The casting of the androgynous model and DJ Ruby Rose as mute assassin Ares is highly complementary to the films aesthetic associations and stylistic ambition. Rose is an artist acutely aware of how physicality and performance are expressions of identity, exploring themes of transsexuality, bisexuality and androgyny in her own work. Her characters use of sign language reiterates the point that our physical gestures determine our communication. Likewise, Reeves, who has always fit awkwardly within the hard-body tradition of action movies that critics have attempted to situate him in, has always had unique femininity. His boyish good looks, long swaying hair and softly-spoken voice have never placed him alongside Stallone’s and Schwarzenegger’s with ease. In a genre usually inundated with masculinist gender affirmations, to have gender bravado removed from the equation, certainly when considering that all the assassins are regarded with parity regardless of gender, is no small feat.
Is it too much to suggest that John Wick: Chapter 2 is a radical declaration of empowering androgyny? In its conception of what is beautiful and who is powerful, the exquisite images of the film have an empowering potential. Certainly, the film feels like a fashion photoshoot, a statement of style and individuality at the core of people and things. Wick and Ares fighting in a hall of mirrors place the two in a position of narcissistic and reflective combat. Taken in this manner, John Wick’s story is an expression of the difficulty one encounters when attempting to find your own self in a world of rules, traditions and boundaries.
When the film goes overboard in its gun pornography, a humorous self-reflexive acknowledgement of its own absurdity serves to instantiate itself from political reality and exist in a hyperreal universe. This is more like a comic book or a video game, portraying a secret society of assassins that operate with their own currency and through innuendo. The film’s grasp of comedy, especially during sequences of physical action, would have the silent movie greats proud to call it their own.
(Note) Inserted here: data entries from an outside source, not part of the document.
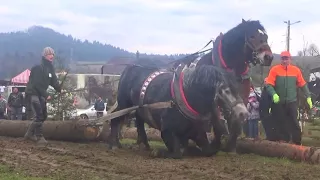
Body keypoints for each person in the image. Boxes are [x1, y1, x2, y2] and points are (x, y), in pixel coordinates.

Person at [264, 51, 312, 145]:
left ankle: (297, 142)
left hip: (292, 101)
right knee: (280, 122)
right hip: (279, 102)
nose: (285, 60)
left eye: (286, 58)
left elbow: (302, 84)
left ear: (290, 59)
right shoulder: (275, 70)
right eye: (283, 58)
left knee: (294, 122)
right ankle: (283, 143)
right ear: (280, 59)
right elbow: (269, 85)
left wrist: (308, 96)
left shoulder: (296, 70)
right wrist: (274, 94)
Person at [23, 47, 61, 145]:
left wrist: (60, 89)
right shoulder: (38, 68)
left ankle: (29, 134)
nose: (51, 56)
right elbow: (37, 84)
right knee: (39, 115)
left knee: (43, 116)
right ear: (44, 56)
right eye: (49, 54)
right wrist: (46, 94)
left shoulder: (50, 68)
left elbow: (54, 81)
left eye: (52, 54)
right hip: (33, 93)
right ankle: (39, 137)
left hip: (41, 94)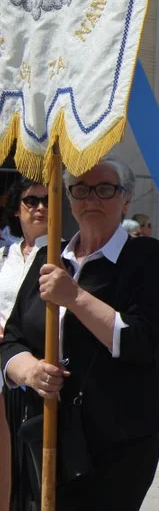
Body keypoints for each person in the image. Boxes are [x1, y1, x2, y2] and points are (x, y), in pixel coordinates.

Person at [0, 157, 159, 509]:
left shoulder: (145, 256)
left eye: (105, 189)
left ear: (126, 199)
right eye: (80, 189)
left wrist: (75, 297)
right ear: (69, 197)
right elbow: (13, 339)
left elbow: (141, 341)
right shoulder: (49, 257)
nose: (91, 198)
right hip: (47, 429)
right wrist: (30, 371)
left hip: (118, 438)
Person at [0, 178, 49, 511]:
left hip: (36, 369)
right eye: (32, 201)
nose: (40, 207)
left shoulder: (64, 253)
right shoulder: (4, 255)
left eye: (47, 200)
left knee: (35, 473)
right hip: (3, 372)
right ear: (17, 210)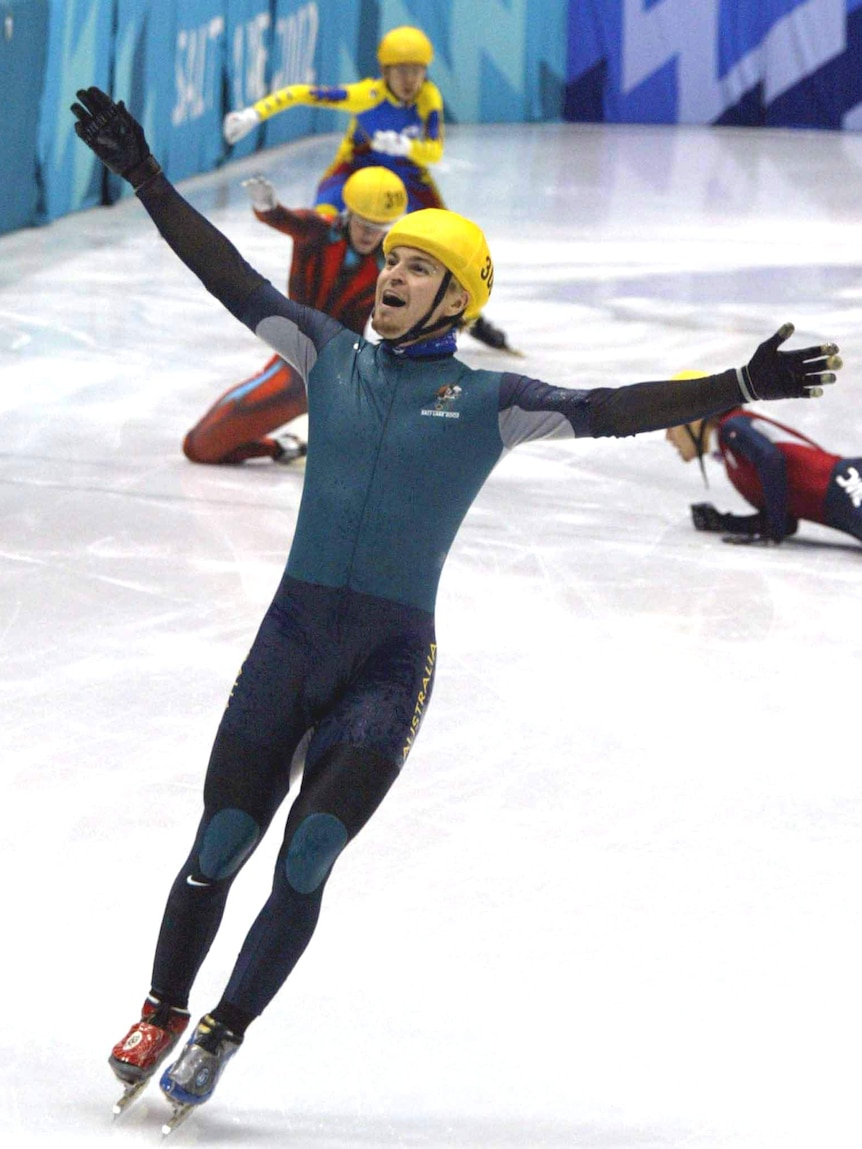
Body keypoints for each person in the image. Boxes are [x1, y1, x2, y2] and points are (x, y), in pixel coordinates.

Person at [70, 86, 842, 1129]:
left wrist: (735, 382)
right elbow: (226, 275)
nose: (389, 275)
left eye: (415, 266)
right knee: (219, 845)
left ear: (455, 298)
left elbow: (611, 411)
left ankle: (221, 1032)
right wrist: (149, 179)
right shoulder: (324, 354)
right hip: (290, 640)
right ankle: (163, 1009)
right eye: (391, 260)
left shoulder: (490, 402)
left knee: (306, 856)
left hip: (387, 665)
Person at [223, 24, 516, 354]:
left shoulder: (427, 97)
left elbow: (434, 149)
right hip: (354, 171)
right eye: (402, 71)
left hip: (407, 173)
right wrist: (253, 114)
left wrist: (405, 147)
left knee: (450, 249)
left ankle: (472, 320)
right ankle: (313, 315)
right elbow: (304, 93)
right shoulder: (365, 96)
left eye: (418, 71)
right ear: (386, 71)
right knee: (322, 228)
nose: (411, 80)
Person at [183, 165, 407, 465]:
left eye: (380, 225)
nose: (370, 233)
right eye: (364, 222)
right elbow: (286, 219)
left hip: (347, 372)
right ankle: (282, 448)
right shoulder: (318, 231)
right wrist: (267, 207)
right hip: (298, 368)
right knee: (199, 446)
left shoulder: (391, 263)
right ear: (349, 213)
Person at [665, 373, 862, 546]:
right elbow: (783, 522)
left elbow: (771, 459)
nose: (668, 437)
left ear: (695, 418)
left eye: (670, 424)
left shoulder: (732, 426)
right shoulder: (734, 461)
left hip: (849, 483)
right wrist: (725, 522)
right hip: (846, 495)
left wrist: (772, 534)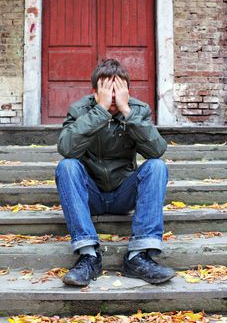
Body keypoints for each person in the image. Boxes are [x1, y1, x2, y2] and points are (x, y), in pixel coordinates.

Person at [55, 59, 175, 287]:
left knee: (157, 166)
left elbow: (156, 150)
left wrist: (127, 112)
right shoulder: (80, 110)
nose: (112, 97)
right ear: (94, 92)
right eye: (106, 91)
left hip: (123, 194)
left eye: (117, 90)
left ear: (127, 91)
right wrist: (100, 111)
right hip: (90, 195)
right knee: (67, 166)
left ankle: (139, 256)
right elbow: (66, 149)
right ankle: (88, 255)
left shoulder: (138, 110)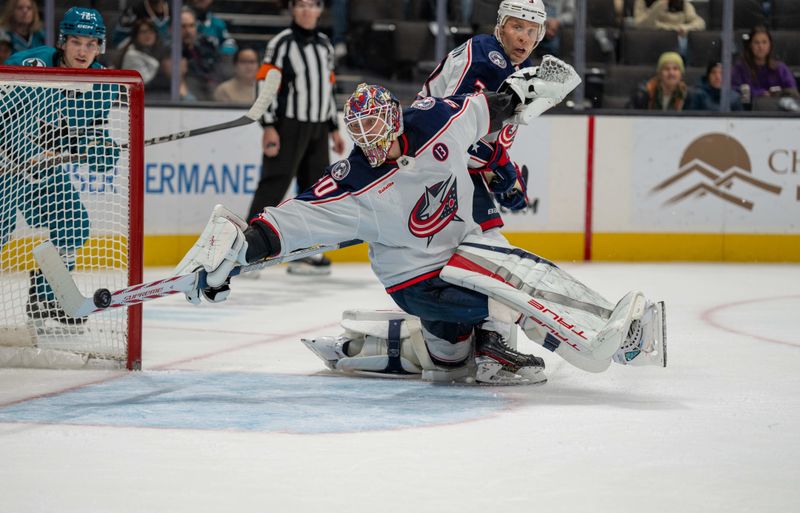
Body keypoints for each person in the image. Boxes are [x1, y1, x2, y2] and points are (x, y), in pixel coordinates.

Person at [173, 66, 666, 386]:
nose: (371, 143)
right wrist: (235, 253)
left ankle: (612, 337)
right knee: (487, 319)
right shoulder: (351, 183)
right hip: (417, 282)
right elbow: (287, 223)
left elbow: (486, 109)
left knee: (478, 331)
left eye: (378, 130)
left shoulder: (435, 121)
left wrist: (521, 94)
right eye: (361, 135)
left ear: (396, 118)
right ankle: (458, 344)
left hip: (466, 253)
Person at [418, 0, 547, 359]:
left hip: (445, 165)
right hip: (433, 165)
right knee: (493, 251)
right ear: (501, 27)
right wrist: (499, 165)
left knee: (473, 252)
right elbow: (448, 128)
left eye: (531, 30)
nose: (524, 37)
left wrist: (500, 171)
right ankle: (491, 346)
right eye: (517, 27)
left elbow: (481, 137)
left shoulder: (514, 67)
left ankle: (454, 341)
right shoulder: (485, 57)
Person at [3, 8, 119, 327]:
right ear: (62, 42)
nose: (83, 51)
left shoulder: (103, 82)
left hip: (43, 171)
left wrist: (100, 150)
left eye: (91, 44)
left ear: (100, 46)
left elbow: (90, 134)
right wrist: (20, 148)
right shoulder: (31, 65)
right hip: (4, 166)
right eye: (76, 42)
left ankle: (46, 297)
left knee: (74, 224)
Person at [247, 0, 345, 275]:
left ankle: (305, 253)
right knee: (273, 187)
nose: (306, 10)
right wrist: (268, 124)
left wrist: (333, 127)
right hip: (288, 125)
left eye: (312, 5)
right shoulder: (281, 43)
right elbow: (264, 83)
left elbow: (328, 87)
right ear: (292, 8)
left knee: (314, 193)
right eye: (300, 4)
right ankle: (246, 249)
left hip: (317, 128)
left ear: (319, 9)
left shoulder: (325, 44)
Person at [732, 26, 799, 112]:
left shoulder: (780, 68)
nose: (761, 46)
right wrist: (759, 93)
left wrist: (777, 94)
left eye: (764, 42)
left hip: (778, 115)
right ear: (750, 45)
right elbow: (733, 91)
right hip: (747, 115)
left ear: (770, 45)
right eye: (756, 42)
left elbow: (792, 91)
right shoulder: (740, 68)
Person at [633, 0, 705, 57]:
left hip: (678, 40)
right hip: (654, 39)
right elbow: (640, 25)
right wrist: (659, 5)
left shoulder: (683, 4)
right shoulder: (643, 1)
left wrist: (686, 27)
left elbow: (700, 23)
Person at [180, 6, 223, 101]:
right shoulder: (171, 51)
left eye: (191, 26)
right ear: (173, 28)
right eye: (183, 26)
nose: (188, 31)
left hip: (211, 92)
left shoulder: (207, 45)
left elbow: (219, 70)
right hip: (189, 95)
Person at [115, 18, 165, 87]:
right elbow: (143, 83)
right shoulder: (131, 55)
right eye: (143, 32)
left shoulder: (157, 52)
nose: (148, 35)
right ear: (136, 36)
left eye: (151, 31)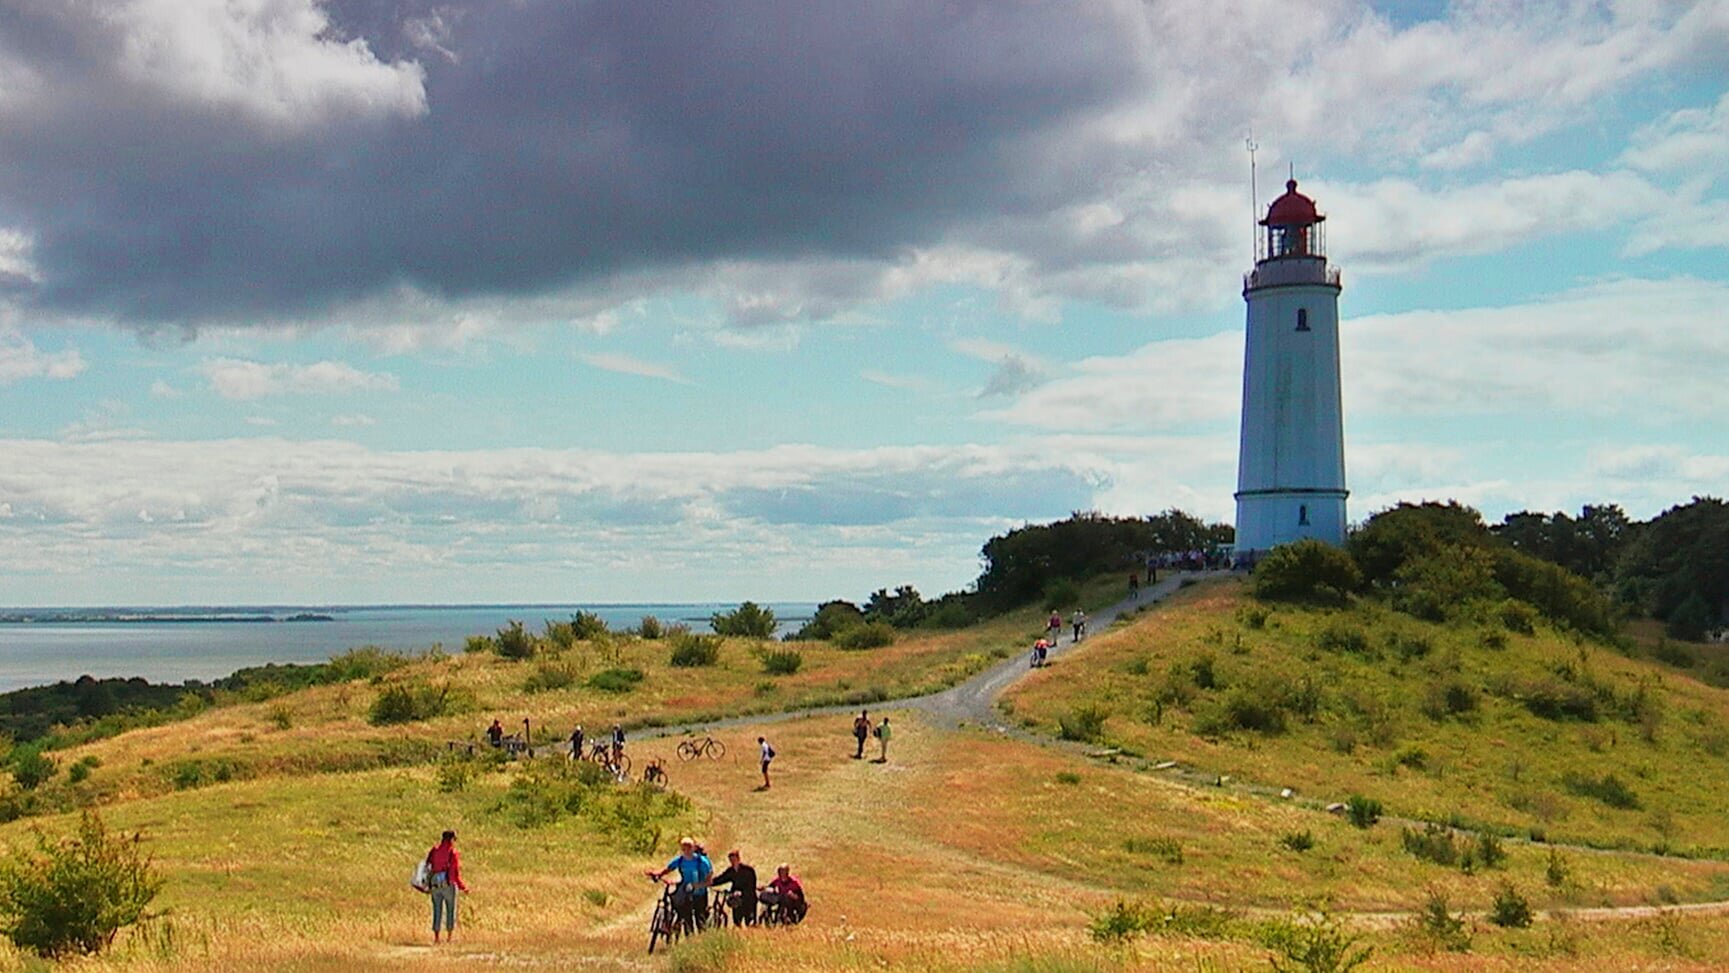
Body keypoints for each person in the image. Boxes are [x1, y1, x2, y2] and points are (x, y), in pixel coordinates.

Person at [646, 837, 712, 933]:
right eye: (684, 849)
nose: (686, 851)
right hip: (685, 892)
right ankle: (684, 935)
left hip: (699, 894)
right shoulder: (680, 860)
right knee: (686, 917)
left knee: (700, 921)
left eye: (689, 848)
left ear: (693, 848)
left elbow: (709, 881)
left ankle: (702, 940)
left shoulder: (702, 862)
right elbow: (668, 869)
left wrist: (696, 886)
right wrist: (657, 874)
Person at [425, 830, 469, 944]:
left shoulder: (434, 850)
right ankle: (449, 937)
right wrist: (462, 886)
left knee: (437, 910)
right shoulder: (452, 853)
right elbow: (455, 873)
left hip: (435, 883)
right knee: (450, 910)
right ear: (451, 839)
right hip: (448, 883)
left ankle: (436, 937)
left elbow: (428, 865)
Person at [705, 849, 759, 926]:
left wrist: (742, 892)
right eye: (731, 860)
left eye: (734, 859)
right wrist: (709, 883)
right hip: (737, 900)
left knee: (749, 921)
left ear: (738, 858)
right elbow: (722, 878)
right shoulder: (731, 871)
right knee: (737, 921)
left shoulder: (748, 870)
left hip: (749, 899)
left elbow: (752, 885)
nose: (732, 861)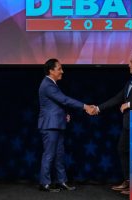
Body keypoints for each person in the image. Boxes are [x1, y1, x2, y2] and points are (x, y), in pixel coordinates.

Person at [91, 54, 132, 195]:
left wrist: (129, 104)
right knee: (122, 150)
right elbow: (117, 98)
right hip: (129, 124)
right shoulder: (131, 81)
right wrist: (98, 108)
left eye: (131, 62)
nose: (129, 65)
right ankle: (128, 181)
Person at [38, 58, 94, 192]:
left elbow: (56, 104)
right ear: (51, 71)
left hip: (56, 124)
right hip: (50, 125)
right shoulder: (47, 84)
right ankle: (45, 183)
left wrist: (63, 115)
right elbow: (64, 100)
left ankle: (62, 181)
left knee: (59, 155)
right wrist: (85, 106)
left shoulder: (52, 84)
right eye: (59, 69)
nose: (62, 71)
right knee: (49, 155)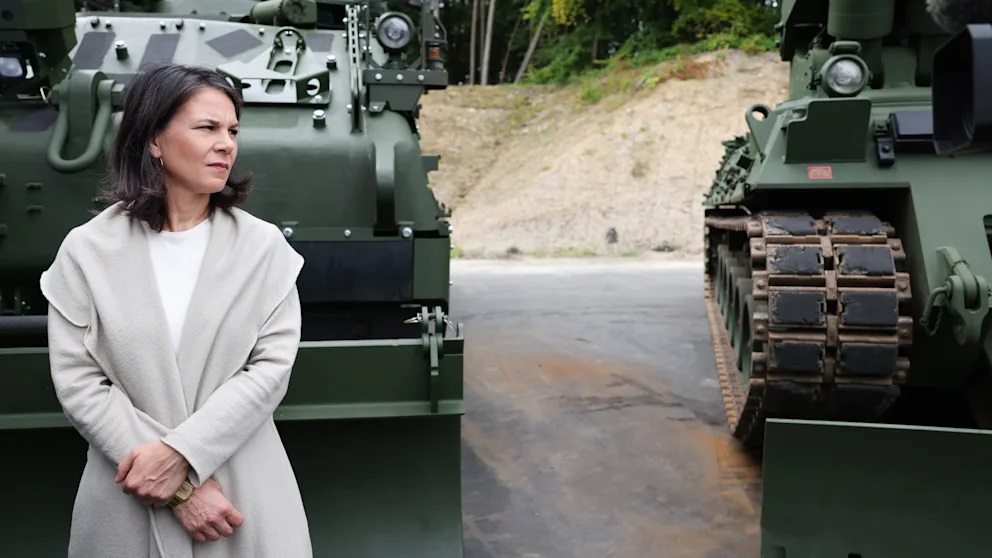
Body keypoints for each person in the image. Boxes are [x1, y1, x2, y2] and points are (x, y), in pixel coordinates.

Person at [39, 63, 312, 557]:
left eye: (232, 130)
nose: (226, 143)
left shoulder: (263, 248)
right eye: (207, 128)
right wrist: (182, 488)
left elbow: (270, 369)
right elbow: (79, 380)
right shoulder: (87, 251)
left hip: (240, 497)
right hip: (125, 495)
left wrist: (182, 457)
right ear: (153, 140)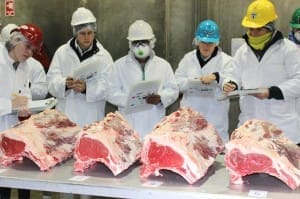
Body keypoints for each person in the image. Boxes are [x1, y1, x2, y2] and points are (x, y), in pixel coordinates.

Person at [223, 0, 300, 145]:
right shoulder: (242, 51)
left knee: (282, 167)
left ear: (270, 27)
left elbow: (298, 80)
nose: (253, 33)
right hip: (250, 126)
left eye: (259, 29)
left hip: (281, 128)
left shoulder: (288, 49)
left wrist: (272, 91)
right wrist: (230, 83)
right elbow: (232, 73)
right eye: (251, 29)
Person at [107, 19, 179, 139]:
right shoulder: (119, 66)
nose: (140, 46)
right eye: (136, 42)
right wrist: (129, 99)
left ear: (152, 42)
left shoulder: (163, 65)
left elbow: (173, 89)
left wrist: (161, 98)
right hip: (128, 127)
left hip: (155, 125)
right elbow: (110, 92)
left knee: (152, 153)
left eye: (144, 42)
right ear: (130, 44)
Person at [0, 24, 48, 199]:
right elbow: (12, 101)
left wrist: (24, 108)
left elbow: (24, 93)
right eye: (28, 47)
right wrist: (9, 105)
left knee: (21, 180)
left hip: (15, 134)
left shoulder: (24, 66)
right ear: (15, 40)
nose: (30, 53)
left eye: (33, 50)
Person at [47, 7, 113, 128]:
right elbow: (50, 82)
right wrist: (64, 84)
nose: (87, 37)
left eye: (90, 33)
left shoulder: (104, 56)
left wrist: (87, 88)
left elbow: (109, 87)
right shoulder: (62, 53)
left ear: (94, 32)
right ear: (76, 33)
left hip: (92, 117)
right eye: (82, 33)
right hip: (65, 115)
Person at [175, 19, 233, 143]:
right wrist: (194, 82)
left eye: (210, 43)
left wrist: (217, 77)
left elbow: (231, 81)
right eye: (203, 42)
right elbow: (177, 82)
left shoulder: (227, 61)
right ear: (197, 41)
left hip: (215, 124)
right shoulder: (187, 59)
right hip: (190, 124)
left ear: (216, 43)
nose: (206, 46)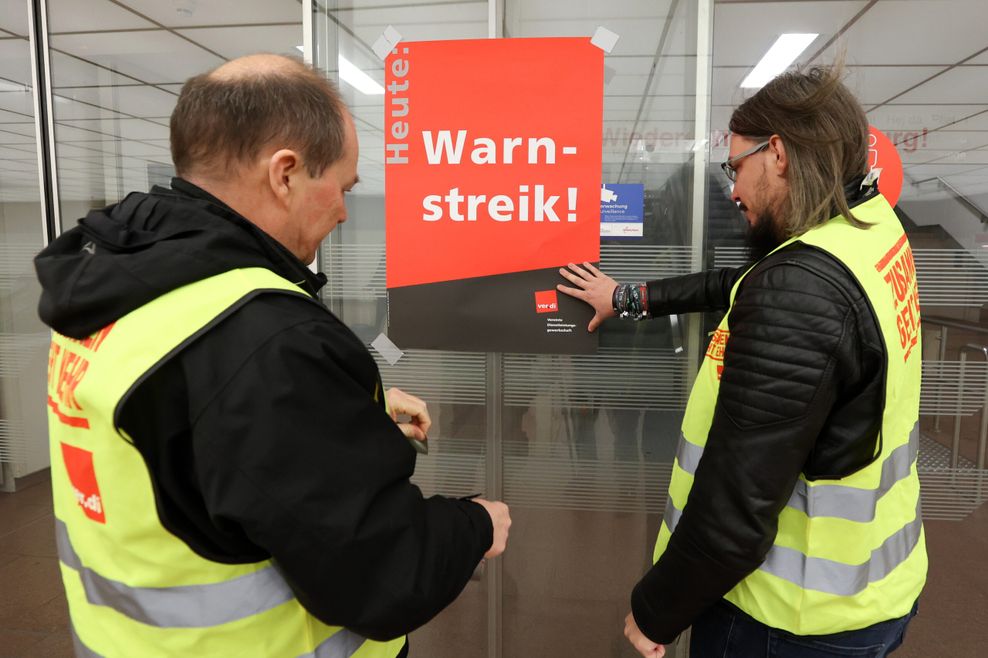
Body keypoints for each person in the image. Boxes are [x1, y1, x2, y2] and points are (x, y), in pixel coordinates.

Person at [36, 54, 510, 658]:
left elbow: (184, 426)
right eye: (342, 186)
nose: (343, 210)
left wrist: (335, 408)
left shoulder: (114, 284)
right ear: (285, 173)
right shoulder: (262, 336)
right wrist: (476, 525)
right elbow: (380, 575)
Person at [558, 64, 925, 658]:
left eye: (736, 167)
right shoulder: (870, 233)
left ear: (776, 153)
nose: (731, 190)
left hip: (789, 616)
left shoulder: (802, 290)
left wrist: (655, 611)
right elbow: (745, 281)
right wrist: (627, 297)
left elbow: (736, 511)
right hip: (874, 591)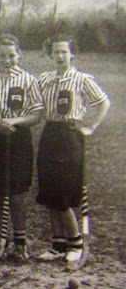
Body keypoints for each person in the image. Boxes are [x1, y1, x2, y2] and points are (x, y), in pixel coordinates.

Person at [35, 34, 110, 266]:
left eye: (64, 52)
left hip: (69, 135)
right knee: (49, 191)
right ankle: (58, 244)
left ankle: (75, 242)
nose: (59, 56)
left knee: (62, 192)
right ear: (50, 55)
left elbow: (103, 103)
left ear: (72, 53)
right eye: (55, 52)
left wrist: (91, 127)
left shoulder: (81, 79)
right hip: (49, 133)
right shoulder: (44, 79)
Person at [0, 34, 44, 260]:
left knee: (17, 195)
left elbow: (36, 115)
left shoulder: (28, 80)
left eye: (12, 55)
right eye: (2, 55)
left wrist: (13, 121)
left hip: (18, 139)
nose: (7, 59)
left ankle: (20, 243)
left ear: (19, 55)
A killer sequence sees a wounded Wick stroll through New York on foot whilst evading countless would-be assassins, combating those who confront him whilst avoiding the attention of the public. Silencers, pencils and obese hitmen are all used to wonderful affect.
Scenes like this had the audience in rapturous adoration of the creativity and humour. With such a strong rapport with its audiences, watching John Wick: Chapter 2 may be as close to the experience of seeing a silent comedy in the early 20th Century, where the ‘riffraff’ and ‘unsophisticated’ masses had a riotous old time at the cinema, and letting it be known—vocally. This is not an art film, but it is a testament to the art of cinema, its capacity to capture poetry in motion twenty-four times per second.
John Wick: Chapter 2 is available in UK cinemas now.